# WHAT NEEDS TO BE DONE:
List every line in the listing that contains the string "peserta". Matching is case-sensitive.

# TASK INPUT:
□ □ □ □ □

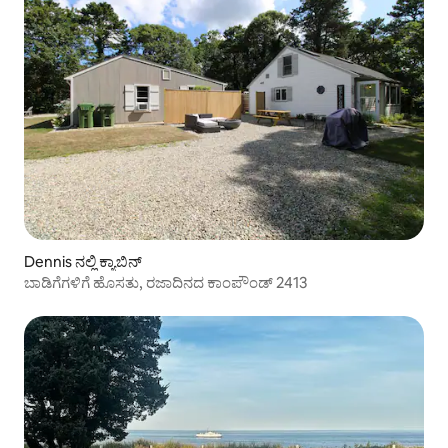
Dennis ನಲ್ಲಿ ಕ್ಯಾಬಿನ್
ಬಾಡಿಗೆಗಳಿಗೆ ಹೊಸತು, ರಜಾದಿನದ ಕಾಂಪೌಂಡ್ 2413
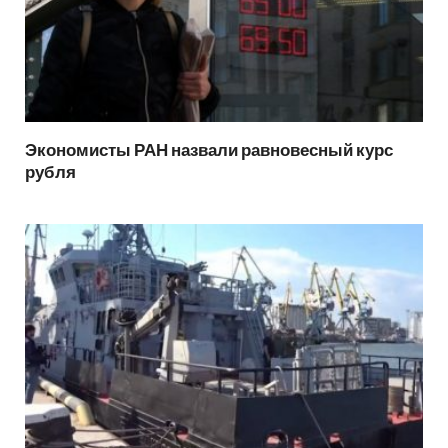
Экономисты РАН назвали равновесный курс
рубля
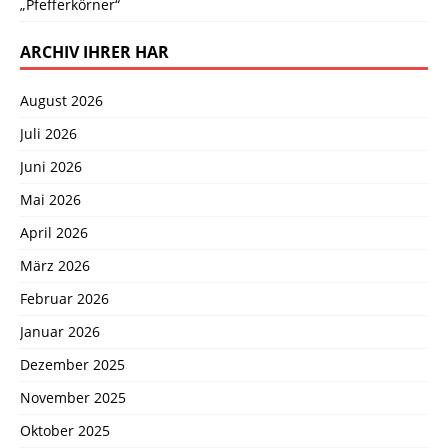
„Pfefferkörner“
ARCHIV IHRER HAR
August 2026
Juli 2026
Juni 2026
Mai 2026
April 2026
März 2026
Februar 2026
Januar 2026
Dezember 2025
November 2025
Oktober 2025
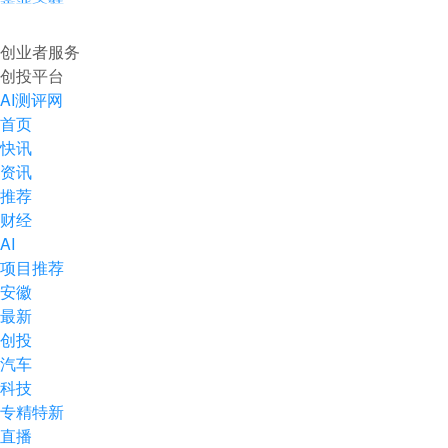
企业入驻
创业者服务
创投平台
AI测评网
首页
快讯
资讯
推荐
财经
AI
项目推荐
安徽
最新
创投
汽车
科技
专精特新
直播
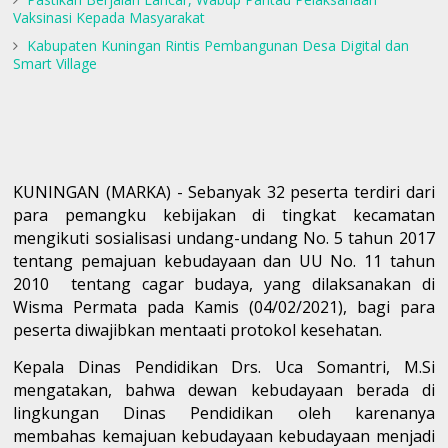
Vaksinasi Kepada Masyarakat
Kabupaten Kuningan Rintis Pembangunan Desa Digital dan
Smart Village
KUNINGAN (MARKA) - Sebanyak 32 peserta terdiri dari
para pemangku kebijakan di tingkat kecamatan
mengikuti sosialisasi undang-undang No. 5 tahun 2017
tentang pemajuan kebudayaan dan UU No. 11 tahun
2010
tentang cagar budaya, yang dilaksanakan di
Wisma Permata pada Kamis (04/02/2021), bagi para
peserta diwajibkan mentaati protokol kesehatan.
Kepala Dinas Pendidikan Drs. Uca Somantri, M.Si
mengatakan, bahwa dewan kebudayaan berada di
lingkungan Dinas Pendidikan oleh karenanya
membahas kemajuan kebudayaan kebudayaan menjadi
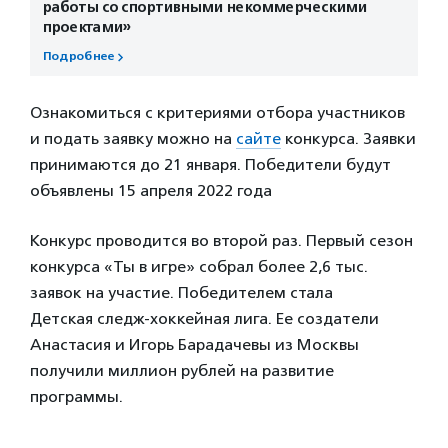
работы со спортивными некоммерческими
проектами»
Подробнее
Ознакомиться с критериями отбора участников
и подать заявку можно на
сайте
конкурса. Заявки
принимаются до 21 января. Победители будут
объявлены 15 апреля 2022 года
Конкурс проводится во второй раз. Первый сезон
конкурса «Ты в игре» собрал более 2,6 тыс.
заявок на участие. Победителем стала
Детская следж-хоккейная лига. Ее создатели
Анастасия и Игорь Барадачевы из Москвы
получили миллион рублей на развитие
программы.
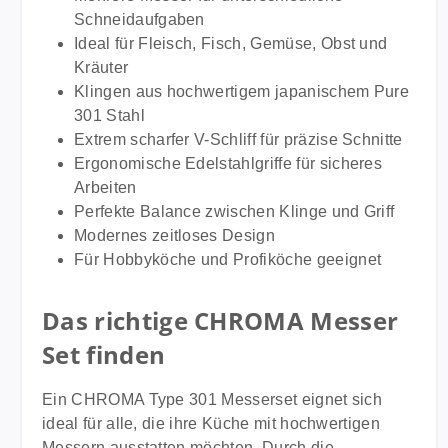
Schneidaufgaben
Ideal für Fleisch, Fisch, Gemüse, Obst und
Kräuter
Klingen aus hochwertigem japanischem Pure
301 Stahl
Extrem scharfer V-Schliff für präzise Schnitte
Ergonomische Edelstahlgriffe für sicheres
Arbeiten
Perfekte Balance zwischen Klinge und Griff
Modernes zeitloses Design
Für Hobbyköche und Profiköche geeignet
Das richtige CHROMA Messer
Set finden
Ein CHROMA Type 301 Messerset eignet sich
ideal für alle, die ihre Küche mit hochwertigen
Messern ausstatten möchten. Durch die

□ □ □ □ □

# RESPONSE TO THE EXERCISE:
KUNINGAN (MARKA) - Sebanyak 32 peserta terdiri dari
peserta diwajibkan mentaati protokol kesehatan.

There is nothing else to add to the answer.